▸ **Work instructions**
Beginning with the first line below, retype exactly each line through the one containing "50. Ballester E, Badia". Leave out all pictures.

▸ **Data supplied**
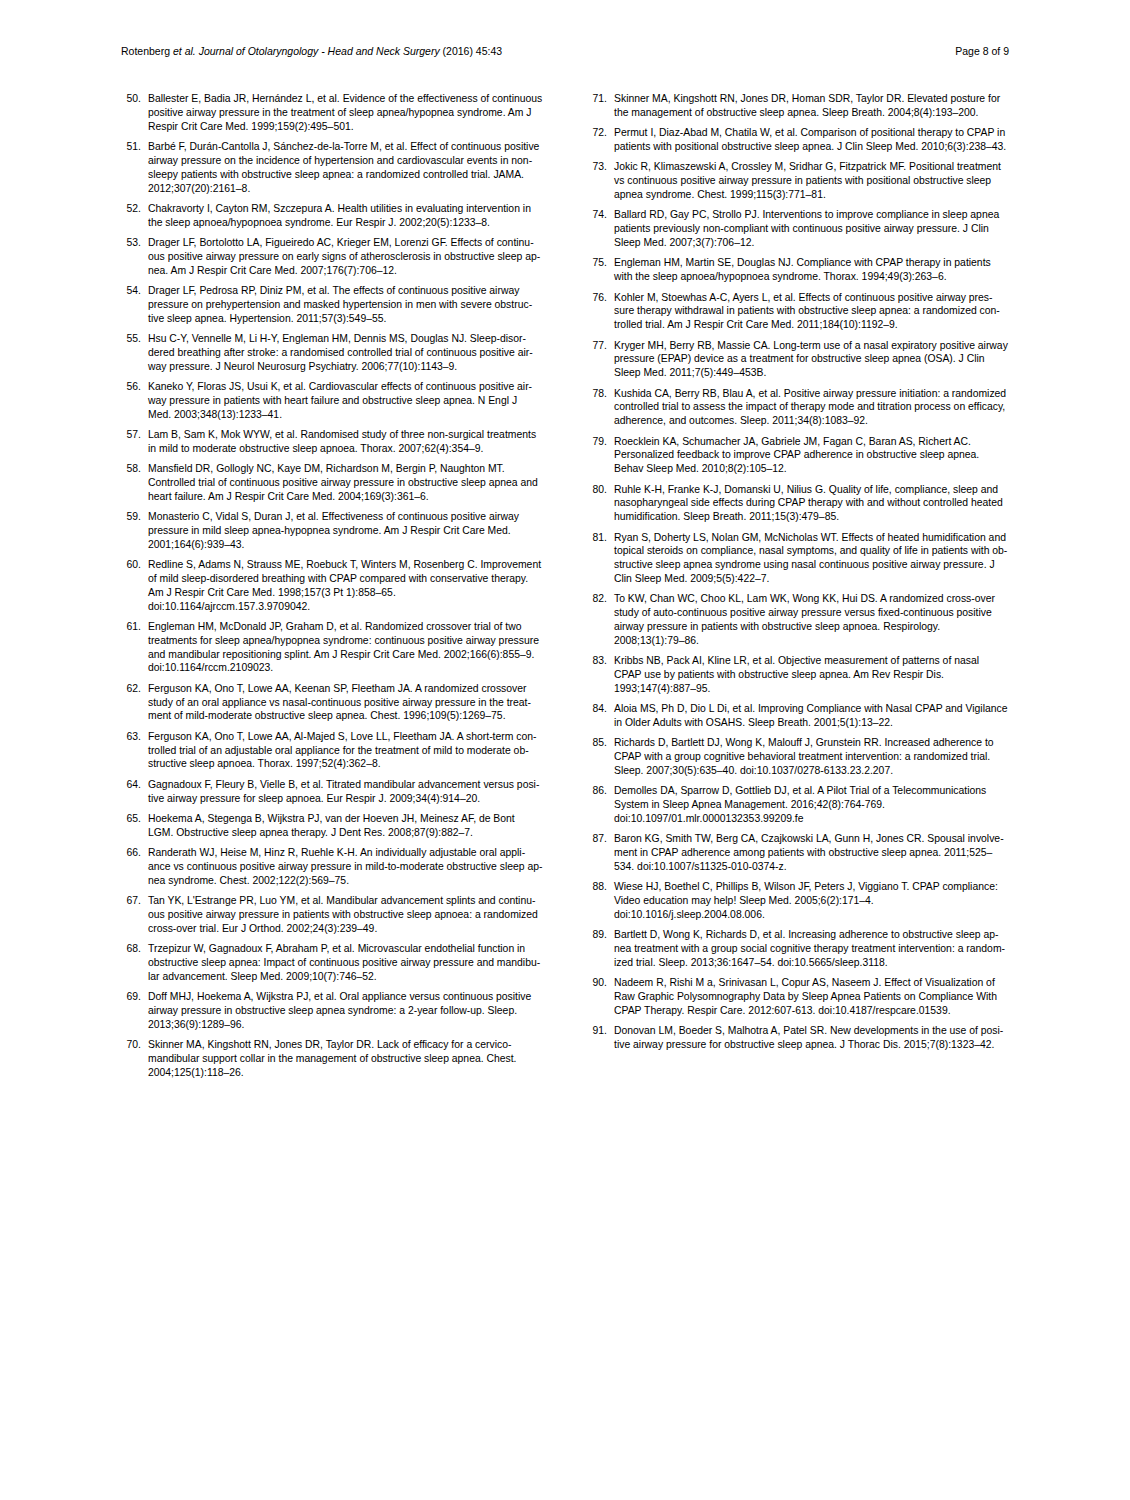Rotenberg et al. Journal of Otolaryngology - Head and Neck Surgery (2016) 45:43
Page 8 of 9
50. Ballester E, Badia JR, Hernández L, et al. Evidence of the effectiveness of continuous positive airway pressure in the treatment of sleep apnea/hypopnea syndrome. Am J Respir Crit Care Med. 1999;159(2):495–501.
51. Barbé F, Durán-Cantolla J, Sánchez-de-la-Torre M, et al. Effect of continuous positive airway pressure on the incidence of hypertension and cardiovascular events in nonsleepy patients with obstructive sleep apnea: a randomized controlled trial. JAMA. 2012;307(20):2161–8.
52. Chakravorty I, Cayton RM, Szczepura A. Health utilities in evaluating intervention in the sleep apnoea/hypopnoea syndrome. Eur Respir J. 2002;20(5):1233–8.
53. Drager LF, Bortolotto LA, Figueiredo AC, Krieger EM, Lorenzi GF. Effects of continuous positive airway pressure on early signs of atherosclerosis in obstructive sleep apnea. Am J Respir Crit Care Med. 2007;176(7):706–12.
54. Drager LF, Pedrosa RP, Diniz PM, et al. The effects of continuous positive airway pressure on prehypertension and masked hypertension in men with severe obstructive sleep apnea. Hypertension. 2011;57(3):549–55.
55. Hsu C-Y, Vennelle M, Li H-Y, Engleman HM, Dennis MS, Douglas NJ. Sleep-disordered breathing after stroke: a randomised controlled trial of continuous positive airway pressure. J Neurol Neurosurg Psychiatry. 2006;77(10):1143–9.
56. Kaneko Y, Floras JS, Usui K, et al. Cardiovascular effects of continuous positive airway pressure in patients with heart failure and obstructive sleep apnea. N Engl J Med. 2003;348(13):1233–41.
57. Lam B, Sam K, Mok WYW, et al. Randomised study of three non-surgical treatments in mild to moderate obstructive sleep apnoea. Thorax. 2007;62(4):354–9.
58. Mansfield DR, Gollogly NC, Kaye DM, Richardson M, Bergin P, Naughton MT. Controlled trial of continuous positive airway pressure in obstructive sleep apnea and heart failure. Am J Respir Crit Care Med. 2004;169(3):361–6.
59. Monasterio C, Vidal S, Duran J, et al. Effectiveness of continuous positive airway pressure in mild sleep apnea-hypopnea syndrome. Am J Respir Crit Care Med. 2001;164(6):939–43.
60. Redline S, Adams N, Strauss ME, Roebuck T, Winters M, Rosenberg C. Improvement of mild sleep-disordered breathing with CPAP compared with conservative therapy. Am J Respir Crit Care Med. 1998;157(3 Pt 1):858–65. doi:10.1164/ajrccm.157.3.9709042.
61. Engleman HM, McDonald JP, Graham D, et al. Randomized crossover trial of two treatments for sleep apnea/hypopnea syndrome: continuous positive airway pressure and mandibular repositioning splint. Am J Respir Crit Care Med. 2002;166(6):855–9. doi:10.1164/rccm.2109023.
62. Ferguson KA, Ono T, Lowe AA, Keenan SP, Fleetham JA. A randomized crossover study of an oral appliance vs nasal-continuous positive airway pressure in the treatment of mild-moderate obstructive sleep apnea. Chest. 1996;109(5):1269–75.
63. Ferguson KA, Ono T, Lowe AA, Al-Majed S, Love LL, Fleetham JA. A short-term controlled trial of an adjustable oral appliance for the treatment of mild to moderate obstructive sleep apnoea. Thorax. 1997;52(4):362–8.
64. Gagnadoux F, Fleury B, Vielle B, et al. Titrated mandibular advancement versus positive airway pressure for sleep apnoea. Eur Respir J. 2009;34(4):914–20.
65. Hoekema A, Stegenga B, Wijkstra PJ, van der Hoeven JH, Meinesz AF, de Bont LGM. Obstructive sleep apnea therapy. J Dent Res. 2008;87(9):882–7.
66. Randerath WJ, Heise M, Hinz R, Ruehle K-H. An individually adjustable oral appliance vs continuous positive airway pressure in mild-to-moderate obstructive sleep apnea syndrome. Chest. 2002;122(2):569–75.
67. Tan YK, L'Estrange PR, Luo YM, et al. Mandibular advancement splints and continuous positive airway pressure in patients with obstructive sleep apnoea: a randomized cross-over trial. Eur J Orthod. 2002;24(3):239–49.
68. Trzepizur W, Gagnadoux F, Abraham P, et al. Microvascular endothelial function in obstructive sleep apnea: Impact of continuous positive airway pressure and mandibular advancement. Sleep Med. 2009;10(7):746–52.
69. Doff MHJ, Hoekema A, Wijkstra PJ, et al. Oral appliance versus continuous positive airway pressure in obstructive sleep apnea syndrome: a 2-year follow-up. Sleep. 2013;36(9):1289–96.
70. Skinner MA, Kingshott RN, Jones DR, Taylor DR. Lack of efficacy for a cervicomandibular support collar in the management of obstructive sleep apnea. Chest. 2004;125(1):118–26.
71. Skinner MA, Kingshott RN, Jones DR, Homan SDR, Taylor DR. Elevated posture for the management of obstructive sleep apnea. Sleep Breath. 2004;8(4):193–200.
72. Permut I, Diaz-Abad M, Chatila W, et al. Comparison of positional therapy to CPAP in patients with positional obstructive sleep apnea. J Clin Sleep Med. 2010;6(3):238–43.
73. Jokic R, Klimaszewski A, Crossley M, Sridhar G, Fitzpatrick MF. Positional treatment vs continuous positive airway pressure in patients with positional obstructive sleep apnea syndrome. Chest. 1999;115(3):771–81.
74. Ballard RD, Gay PC, Strollo PJ. Interventions to improve compliance in sleep apnea patients previously non-compliant with continuous positive airway pressure. J Clin Sleep Med. 2007;3(7):706–12.
75. Engleman HM, Martin SE, Douglas NJ. Compliance with CPAP therapy in patients with the sleep apnoea/hypopnoea syndrome. Thorax. 1994;49(3):263–6.
76. Kohler M, Stoewhas A-C, Ayers L, et al. Effects of continuous positive airway pressure therapy withdrawal in patients with obstructive sleep apnea: a randomized controlled trial. Am J Respir Crit Care Med. 2011;184(10):1192–9.
77. Kryger MH, Berry RB, Massie CA. Long-term use of a nasal expiratory positive airway pressure (EPAP) device as a treatment for obstructive sleep apnea (OSA). J Clin Sleep Med. 2011;7(5):449–453B.
78. Kushida CA, Berry RB, Blau A, et al. Positive airway pressure initiation: a randomized controlled trial to assess the impact of therapy mode and titration process on efficacy, adherence, and outcomes. Sleep. 2011;34(8):1083–92.
79. Roecklein KA, Schumacher JA, Gabriele JM, Fagan C, Baran AS, Richert AC. Personalized feedback to improve CPAP adherence in obstructive sleep apnea. Behav Sleep Med. 2010;8(2):105–12.
80. Ruhle K-H, Franke K-J, Domanski U, Nilius G. Quality of life, compliance, sleep and nasopharyngeal side effects during CPAP therapy with and without controlled heated humidification. Sleep Breath. 2011;15(3):479–85.
81. Ryan S, Doherty LS, Nolan GM, McNicholas WT. Effects of heated humidification and topical steroids on compliance, nasal symptoms, and quality of life in patients with obstructive sleep apnea syndrome using nasal continuous positive airway pressure. J Clin Sleep Med. 2009;5(5):422–7.
82. To KW, Chan WC, Choo KL, Lam WK, Wong KK, Hui DS. A randomized cross-over study of auto-continuous positive airway pressure versus fixed-continuous positive airway pressure in patients with obstructive sleep apnoea. Respirology. 2008;13(1):79–86.
83. Kribbs NB, Pack AI, Kline LR, et al. Objective measurement of patterns of nasal CPAP use by patients with obstructive sleep apnea. Am Rev Respir Dis. 1993;147(4):887–95.
84. Aloia MS, Ph D, Dio L Di, et al. Improving Compliance with Nasal CPAP and Vigilance in Older Adults with OSAHS. Sleep Breath. 2001;5(1):13–22.
85. Richards D, Bartlett DJ, Wong K, Malouff J, Grunstein RR. Increased adherence to CPAP with a group cognitive behavioral treatment intervention: a randomized trial. Sleep. 2007;30(5):635–40. doi:10.1037/0278-6133.23.2.207.
86. Demolles DA, Sparrow D, Gottlieb DJ, et al. A Pilot Trial of a Telecommunications System in Sleep Apnea Management. 2016;42(8):764-769. doi:10.1097/01.mlr.0000132353.99209.fe
87. Baron KG, Smith TW, Berg CA, Czajkowski LA, Gunn H, Jones CR. Spousal involvement in CPAP adherence among patients with obstructive sleep apnea. 2011;525–534. doi:10.1007/s11325-010-0374-z.
88. Wiese HJ, Boethel C, Phillips B, Wilson JF, Peters J, Viggiano T. CPAP compliance: Video education may help! Sleep Med. 2005;6(2):171–4. doi:10.1016/j.sleep.2004.08.006.
89. Bartlett D, Wong K, Richards D, et al. Increasing adherence to obstructive sleep apnea treatment with a group social cognitive therapy treatment intervention: a randomized trial. Sleep. 2013;36:1647–54. doi:10.5665/sleep.3118.
90. Nadeem R, Rishi M a, Srinivasan L, Copur AS, Naseem J. Effect of Visualization of Raw Graphic Polysomnography Data by Sleep Apnea Patients on Compliance With CPAP Therapy. Respir Care. 2012:607-613. doi:10.4187/respcare.01539.
91. Donovan LM, Boeder S, Malhotra A, Patel SR. New developments in the use of positive airway pressure for obstructive sleep apnea. J Thorac Dis. 2015;7(8):1323–42.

▸ **Exercise output**
Rotenberg et al. Journal of Otolaryngology - Head and Neck Surgery (2016) 45:43
Page 8 of 9
50. Ballester E, Badia JR, Hernández L, et al. Evidence of the effectiveness of continuous positive airway pressure in the treatment of sleep apnea/hypopnea syndrome. Am J Respir Crit Care Med. 1999;159(2):495–501.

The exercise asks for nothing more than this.